Pensados com um funcionamento territorial, estes serviços reafirmam o legado da Reforma Psiquiátrica ao estabelecer o cuidado na comunidade e promover ações inclusivas. Entre os serviços que compõe a rede assistencial em Saúde Mental de Campinas que tem uma relação direta com iniciativas de geração de renda, podemos citar: Os Serviços Residenciais Terapêuticos, 6 CAPS especializados na articulação do cuidado dos casos de transtorno mental grave, que se ocupam da reabilitação, cuidado da crise e inclusão social, 3 CAPS especializados no acolhimento das dependências de álcool e outras drogas, 7 Centros de Convivência, abertos à experimentação de toda a comunidade aos laços sociais e afetivos, além do suporte da Atenção Básica e equipamentos de apoio intersetorial à integralidade na atenção da população de rua, como o consultório na rua e a unidade de acolhimento transitório e abrigos municipais.

Considerando a especificidade da inclusão pelo trabalho, além do apoio dos equipamentos mencionados anteriormente, as iniciativas de geração de renda contam com a articulação de um fórum, conhecido como Fórum Gera Renda, um espaço de interlocução, organizado por representação, com a finalidade de fomentar a construção de uma rede que execute ações dentro da lógica da economia solidária. É um espaço intersetorial, aberto à participação de iniciativas de outras secretarias do município. O Fórum é composto por 22 oficinas distribuídas em dois serviços de geração de renda – o Núcleo de Oficinas e Trabalho (NOT) e a Casa das Oficinas, além de mais outros pequenos núcleos de geração de renda, que se inserem dentro dos serviços de saúde mental, como CAPS, CECCOS e Centros de Saúde de todos os distritos do município de Campinas. Ao todo, nesse conjunto de iniciativas, estão representados cerca de 350 usuários nesse Fórum.

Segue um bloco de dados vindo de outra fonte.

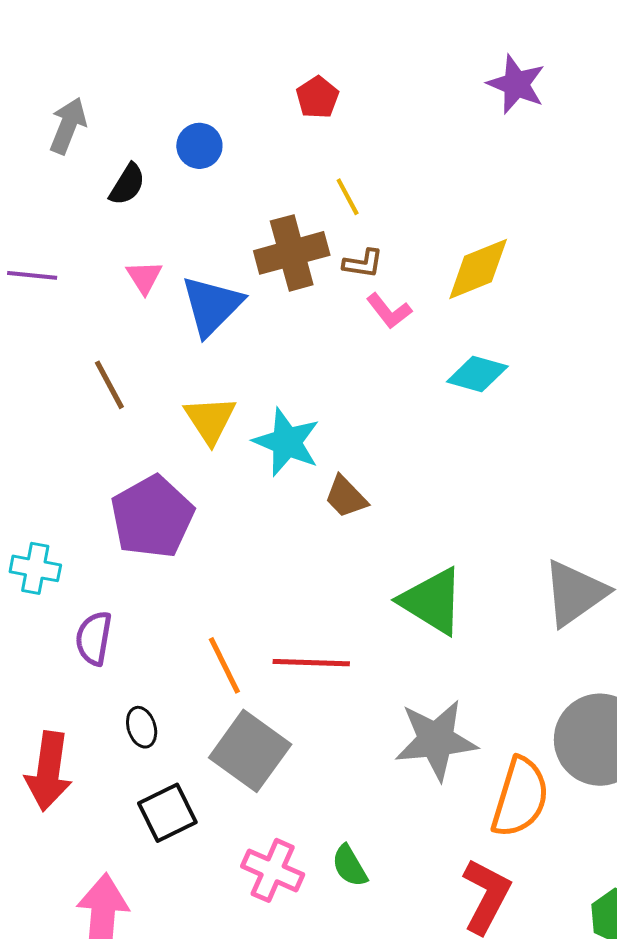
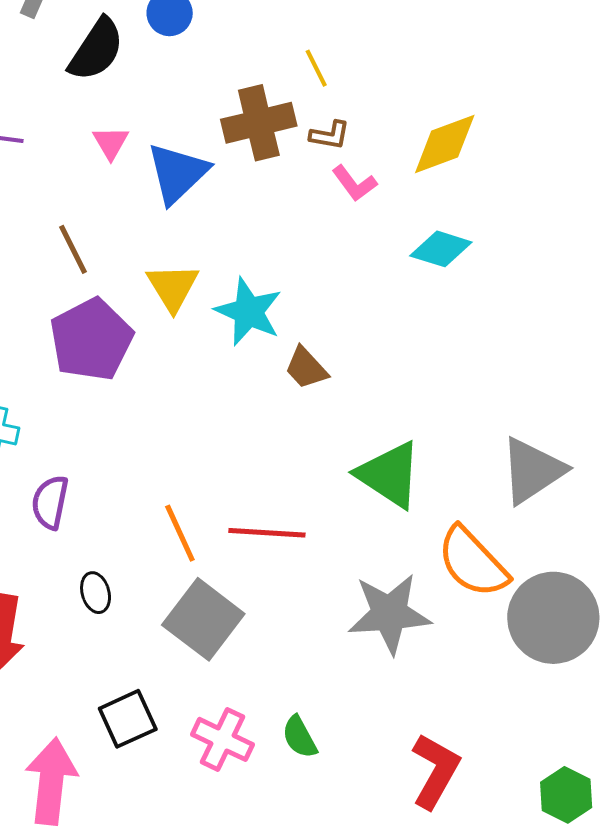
black semicircle: (127, 184) -> (96, 50), size x1.5
purple pentagon: (152, 517) -> (91, 340), moved
orange semicircle: (520, 797) -> (473, 562), moved, turned 118
black square: (167, 813) -> (128, 719), moved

O campo da inclusão pelo trabalho, tem na experiência do NOT, uma das suas iniciativas mais exitosas. Este serviço é um equipamento da rede municipal de saúde mental, sediado dentro do hospital Cândido Ferreira, sendo o principal serviço de inclusão pelo trabalho em Campinas. Sua forma jurídica é associação, na qual o hospital Candido Ferreira e a Associação Cornélia Vlieg compõem uma parceria. O Núcleo de Oficinas e Trabalho tem vinte e três anos de existência, oferece experiência de criação e trabalho de forma autogestionária, trabalhando na lógica da economia solidária. Atualmente tem quinze oficinas e atende a mais de trezentos usuários da rede de Campinas. As oficinas Agrícola, Culinária, Papel Artesanal, Nutrição, Vitral artesanal, Construção Civil, Parceria, Gráfica, Ladrilho Hidráulico, Mosaico, Marcenaria, Serralheria, Eventos, Costura e Pintura reambientaram os espaços onde antes funcionavam as enfermarias e o necrotério.

Atualmente, compondo com a experiência do NOT, temos a Casa das oficinas, que se divide em dois espaços de trabalho (a Casa do Artesanato e a Casa da culinária). A Casa das Oficinas se define como um serviço de inclusão social pelo trabalho e geração de renda em saúde mental, está em funcionamento desde 2005. Na Casa da Culinária acontece a Oficina Sabor da Vida que produz e comercializa salgados, bolos, doces, cafés da manhã, lanches e coquetéis em uma parceria com o Ceco Tear das Artes, onde formam o Clube dos Sabores, que comercializa pastéis num espaço cedido pela prefeitura.

A Casa do Artesanato e o Armazém das oficinas são os espaços onde se comercializam os produtos dessas oficinas, além da participação em feiras e eventos. Em todos esses serviços acontecem “rodas” semanalmente: o espaço de reunião com oficineiros, e onde se pode avaliar o andamento do trabalho, os sentidos de estar ali etc.

A organização apresentada acima diz dos espaços destinados a iniciativas de geração de renda para pessoas com transtornos mentais no município de Campinas e dentro dessa rede estabelecemos nosso campo de pesquisa, conforme apresentaremos mais adiante.